▶ _GIVEN DATA_:
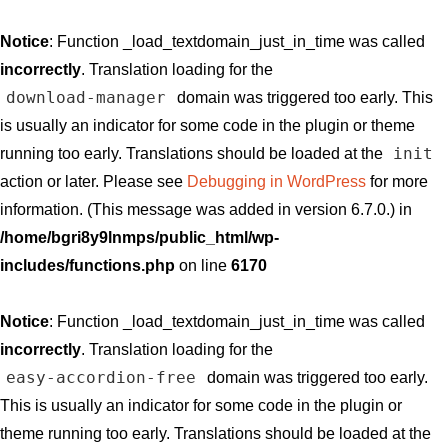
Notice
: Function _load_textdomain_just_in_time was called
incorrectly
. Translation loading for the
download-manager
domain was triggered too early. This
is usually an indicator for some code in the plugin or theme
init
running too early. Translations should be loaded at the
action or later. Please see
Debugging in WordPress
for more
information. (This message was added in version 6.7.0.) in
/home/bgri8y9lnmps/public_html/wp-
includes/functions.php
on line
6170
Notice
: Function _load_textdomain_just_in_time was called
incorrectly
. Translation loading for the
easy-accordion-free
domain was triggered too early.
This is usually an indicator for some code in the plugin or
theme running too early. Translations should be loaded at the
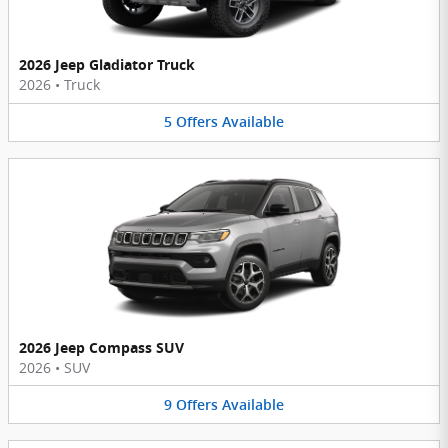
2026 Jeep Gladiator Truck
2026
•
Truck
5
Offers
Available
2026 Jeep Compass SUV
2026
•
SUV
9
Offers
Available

...

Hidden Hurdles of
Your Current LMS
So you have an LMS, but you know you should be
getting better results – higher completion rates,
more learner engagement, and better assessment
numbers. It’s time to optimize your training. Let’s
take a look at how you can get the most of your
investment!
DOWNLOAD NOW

▶ _TO DO_: Reproduce the data starting with the line containing "Hidden Hurdles of" and going on through the line containing "DOWNLOAD NOW", swapping "training" for "onboarding" and keeping everything else the same.

▶ _ANSWER TO THE EXERCISE_:
Hidden Hurdles of
Your Current LMS
So you have an LMS, but you know you should be
getting better results – higher completion rates,
more learner engagement, and better assessment
numbers. It’s time to optimize your onboarding. Let’s
take a look at how you can get the most of your
investment!
DOWNLOAD NOW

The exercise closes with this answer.